Some companies may cap the guaranteed value at 125% of your insured dwelling value. Others may offer a guaranteed replacement, "no matter what the cost."
If you don't know what kind of home insurance coverage you have, read through your policy. If you still aren't clear, you can ask your agent.
Guaranteed replacement coverage usually requires you to insure to 100% of the evaluated reconstruction cost of your dwelling. This coverage is the best kind of coverage because it protects you no matter what. But you also have other less expensive options.
Replacement cost is different than guaranteed replacement cost. It will not pay out more than the insured value for a claim.
If you feel your evaluation is too high, you might not need guaranteed replacement cost. But you should still think carefully before changing your policy.
Will a lesser amount than the evaluated dwelling value cover you enough in a case of a claim? If you are comfortable, then you can take your chances. Ask your insurance company if they can lower your insurance cost by getting replacement cost versus guaranteed replacement cost.
Usually, the conditions to get replacement costs are that you insure to a certain percentage of the evaluated dwelling value of your home. Different insurers offer different plans.
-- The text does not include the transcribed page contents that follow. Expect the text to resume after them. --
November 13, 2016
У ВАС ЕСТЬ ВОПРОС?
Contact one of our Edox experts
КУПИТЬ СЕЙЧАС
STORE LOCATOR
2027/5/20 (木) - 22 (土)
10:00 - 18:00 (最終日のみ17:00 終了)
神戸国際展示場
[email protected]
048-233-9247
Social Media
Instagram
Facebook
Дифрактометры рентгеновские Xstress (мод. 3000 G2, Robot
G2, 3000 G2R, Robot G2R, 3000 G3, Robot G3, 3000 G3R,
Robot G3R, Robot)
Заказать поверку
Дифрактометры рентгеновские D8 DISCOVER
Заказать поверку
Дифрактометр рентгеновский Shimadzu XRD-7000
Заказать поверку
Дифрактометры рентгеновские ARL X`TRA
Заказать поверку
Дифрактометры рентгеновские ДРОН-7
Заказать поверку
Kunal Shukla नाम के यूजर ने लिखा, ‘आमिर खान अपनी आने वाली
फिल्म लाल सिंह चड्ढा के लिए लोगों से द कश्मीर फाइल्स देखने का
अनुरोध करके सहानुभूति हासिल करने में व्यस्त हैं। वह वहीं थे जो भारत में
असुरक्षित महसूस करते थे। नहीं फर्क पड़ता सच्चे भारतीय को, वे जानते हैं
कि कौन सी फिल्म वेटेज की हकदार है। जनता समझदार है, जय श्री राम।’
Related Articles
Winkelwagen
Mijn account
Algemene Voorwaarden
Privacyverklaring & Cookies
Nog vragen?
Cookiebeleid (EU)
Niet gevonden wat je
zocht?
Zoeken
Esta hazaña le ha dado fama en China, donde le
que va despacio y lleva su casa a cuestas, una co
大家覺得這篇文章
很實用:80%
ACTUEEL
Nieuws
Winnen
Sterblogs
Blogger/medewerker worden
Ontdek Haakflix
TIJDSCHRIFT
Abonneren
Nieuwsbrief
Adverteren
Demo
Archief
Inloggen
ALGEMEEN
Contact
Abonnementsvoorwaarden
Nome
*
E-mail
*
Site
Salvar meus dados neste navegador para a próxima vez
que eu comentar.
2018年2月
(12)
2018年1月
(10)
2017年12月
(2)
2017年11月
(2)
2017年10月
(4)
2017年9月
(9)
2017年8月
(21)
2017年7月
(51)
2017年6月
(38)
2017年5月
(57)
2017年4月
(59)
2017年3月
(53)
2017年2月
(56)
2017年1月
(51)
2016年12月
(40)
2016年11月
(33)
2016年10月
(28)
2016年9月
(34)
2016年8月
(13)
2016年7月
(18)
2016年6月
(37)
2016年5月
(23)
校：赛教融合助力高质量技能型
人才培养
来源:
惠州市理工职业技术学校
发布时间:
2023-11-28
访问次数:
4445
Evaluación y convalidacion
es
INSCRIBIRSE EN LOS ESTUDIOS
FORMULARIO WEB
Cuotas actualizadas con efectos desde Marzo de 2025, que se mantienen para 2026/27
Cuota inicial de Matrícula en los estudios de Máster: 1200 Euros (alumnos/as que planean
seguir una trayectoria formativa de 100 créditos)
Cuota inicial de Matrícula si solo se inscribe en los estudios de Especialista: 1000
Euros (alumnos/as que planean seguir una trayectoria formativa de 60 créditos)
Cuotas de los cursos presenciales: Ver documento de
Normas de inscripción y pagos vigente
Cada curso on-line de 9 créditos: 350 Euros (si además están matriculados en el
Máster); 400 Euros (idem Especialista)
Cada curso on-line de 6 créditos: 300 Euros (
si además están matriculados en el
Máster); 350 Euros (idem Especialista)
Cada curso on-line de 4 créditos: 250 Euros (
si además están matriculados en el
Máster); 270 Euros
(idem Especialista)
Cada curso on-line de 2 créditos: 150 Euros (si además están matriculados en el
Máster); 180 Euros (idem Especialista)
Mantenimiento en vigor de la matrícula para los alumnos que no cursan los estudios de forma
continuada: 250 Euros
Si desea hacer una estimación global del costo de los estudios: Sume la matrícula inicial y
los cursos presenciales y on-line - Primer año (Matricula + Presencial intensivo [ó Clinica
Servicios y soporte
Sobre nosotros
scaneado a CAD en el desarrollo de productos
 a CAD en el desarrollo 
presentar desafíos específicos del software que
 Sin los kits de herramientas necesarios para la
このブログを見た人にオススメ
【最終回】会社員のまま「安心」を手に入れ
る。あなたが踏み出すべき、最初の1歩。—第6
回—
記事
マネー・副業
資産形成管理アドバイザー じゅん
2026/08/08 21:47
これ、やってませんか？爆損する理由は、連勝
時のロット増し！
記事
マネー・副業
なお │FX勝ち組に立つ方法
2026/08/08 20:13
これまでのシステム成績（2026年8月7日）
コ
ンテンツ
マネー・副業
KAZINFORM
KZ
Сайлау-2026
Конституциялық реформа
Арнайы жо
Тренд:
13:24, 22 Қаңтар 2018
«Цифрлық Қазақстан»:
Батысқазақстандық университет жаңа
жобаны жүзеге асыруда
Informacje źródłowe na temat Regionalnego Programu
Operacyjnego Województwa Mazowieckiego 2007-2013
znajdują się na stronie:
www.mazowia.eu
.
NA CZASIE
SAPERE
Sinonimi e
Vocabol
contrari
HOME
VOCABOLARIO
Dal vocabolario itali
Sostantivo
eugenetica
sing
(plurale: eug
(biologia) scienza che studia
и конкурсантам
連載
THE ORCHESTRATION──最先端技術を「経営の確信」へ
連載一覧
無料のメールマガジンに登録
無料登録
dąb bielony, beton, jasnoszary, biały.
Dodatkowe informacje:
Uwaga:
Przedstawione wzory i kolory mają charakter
These plans usually range in the requirement to insure 80% or 85% of the reconstruction value.
Insurance varies by state jurisdiction. Be sure and ask about these policy values from your insurer.
Knowing this in advance could help you avoid the entire argument about whether or not the value is correct. This allows you to have a safe middle ground if you are comfortable with taking on the risk.
What Else Changes If You Increase or Reduce Your Insured Value?
Many of the coverages on the homeowner insurance policy are set as a percentage of the insured dwelling value. For example, your personal belongings and contents may be covered at 50% of the building value. Your additional living expenses may be set at 10% or 20% of the total insured value.
Any time your insured dwelling value changes, make sure you review how it will impact the rest of the coverages on your policy. This is especially true when it comes to the contents of your home and your personal belongings.
Sometimes the value of the items in your home may be worth much more than the averages set in online calculators. In these cases, you want to be careful when you reduce your dwelling value. It could also reduce the related insurance amounts for:
- Additional living expenses
- Personal property
- Detached and additional structures
- Storm and sewer damage
Reducing your home insurance dwelling value does not impact the liability coverage on your home policy, riders or special endorsements, or the special limits within the policy.
Are There Other Way to Save on Insurance Costs?
You may go through all the steps to find out why your dwelling insured value is as high as it is. You may try to negotiate with your agent.
And in the end, you might still want to find ways to save money on your plan. There are a few ways to do this.
- Deductible: Increasing the deductible on your policy could save you up to 40% on your costs.
- Bundling: Ask for a quote for your home and car insurance with the same company to get cost savings from bundling.
- Get a new policy: If you are canceling a policy mid-term or before your insurance renewal to save money or get more coverage, it pays to cancel your policy early.